Где-то в деревне запустили циркулярную пилу, какое-то время она работала вхолостую. Подмышки у него вспотели, он вытащил из кармана солнечные очки и направился к озеру. Извилистая тропинка, шириной в стопу ноги, вела по траве и через кустарник к воде, и две стрекозы, длиной с палец каждая и словно из синего хрома, летали как бы рывками вокруг него, но на некотором отдалении. Он шел мимо бесцветной полоски тростника, местами такого густого, что даже воды не было видно. Чавканье и хлюпанье под ногами по корневищам тростника, а там, где лучи солнца пробивались между острыми листьями, блестел черный ил. Разноцветные улитки, ракушки, отпечатки маленьких птичьих коготков. Где-то журчал ручеек, пахло жидким навозом, а ромашки и репейник, с его фиолетовыми цветами, доходили ему до пояса.
От старых дворов за вершиной холма видны были только коньки крыш, печная труба или флюгер. Замшелые каменные заборы, сбегавшие от скотных дворов вниз по холму к озеру, давно уже поросли травой и разрушились. Над головой ветки ольхи, листва березы, по краям уже пожухлая от солнца, а высоко в небе два аиста, делавших большие круги в синеве и поднимавшихся все выше и выше.
Где берег делал изгиб, журчала вода, плескался маленький ручеек, бег которого по заросшей ложбинке можно было проследить по качанию папоротника. Он начинался где-то в лесу по ту сторону большого хозяйства, снабжал всю деревню водой и так сильно подмыл два старых дуба, промеж которых бежал к озеру, что их кроны сплелись. Де Лоо уцепился за корень одного из них и долго пил отдающую металлом воду.
Когда он поднял голову, он увидел белую цаплю, большую птицу, стоявшую позади старых, почти горизонтально нависших над водой берез, она смотрела на него и не двигалась. Святая благодать. Отдаленное родство сердец. Любой оказался бы неправым перед этим силуэтом, этим взглядом из самого сердца живой природы, и он быстро обтер рот и подбородок тыльной стороной руки и неслышно отступил в тень, скрывшись в камышах.

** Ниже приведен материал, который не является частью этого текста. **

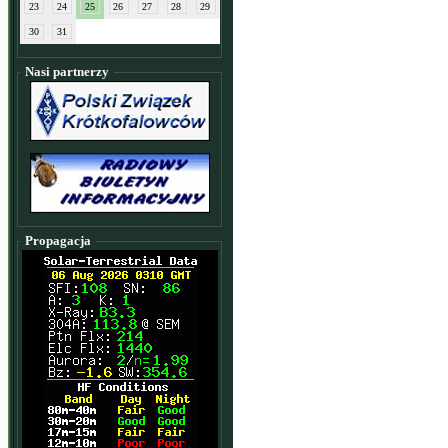
23
24
25
26
27
28
29
30
31
Nasi partnerzy
Propagacja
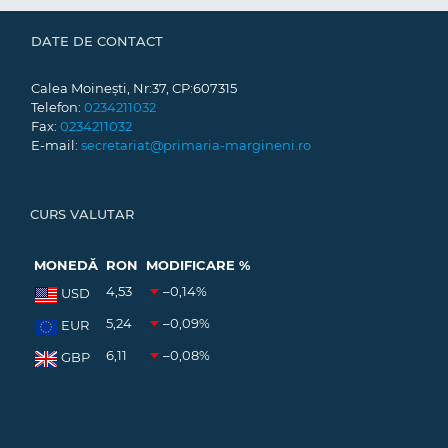
DATE DE CONTACT
Calea Moinești, Nr:37, CP:607315
Telefon:
0234211032
Fax:
0234211032
E-mail:
secretariat@primaria-margineni.ro
CURS VALUTAR
MONEDĂ
RON
MODIFICARE %
4,53
–0,14
%
USD
5,24
–0,09
%
EUR
6,11
–0,08
%
GBP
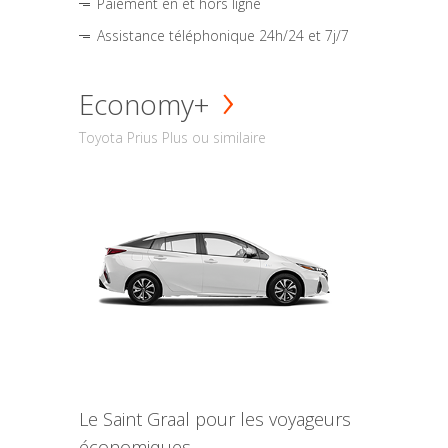
Paiement en et hors ligne
Assistance téléphonique 24h/24 et 7j/7
Economy+
Toyota Prius Plus ou similaire
Le Saint Graal pour les voyageurs
économiques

Берег пестрел осколками битого кирпича, красного и желтого, местами даже с фиолетовым оттенком, и в воде можно было различить вдавленные в глину и поросшие нежным мхом цифры и клеймо фирмы. По небольшому отвалу из осколков кирпича он поднялся к зданию. Остатки каменных стен под обугленными балками. Кусок какого-то меха, очень светлого, висел на ржавом гвозде. В производственном цеху росли теперь березки, а из круглой печи для обжига, массивная чугунная дверца которой, снабженная поворотным кругом, валялась в сорной траве, раздавался оглушительный писк птенцов, превратившийся, стоило ему сунуть голову в отверстие — облепленное изнутри птичьими гнездами жерло печи, — в панический крик. С боков сквозь трещины печь пронизывали лучи света, а сверху над ней нависал горой птичий помет. Тучи ласточек взметнулись из вытяжной трубы и со свистом пронеслись мимо него на просторы в сторону озера. От поднявшейся кирпичной пыли у него запершило в горле.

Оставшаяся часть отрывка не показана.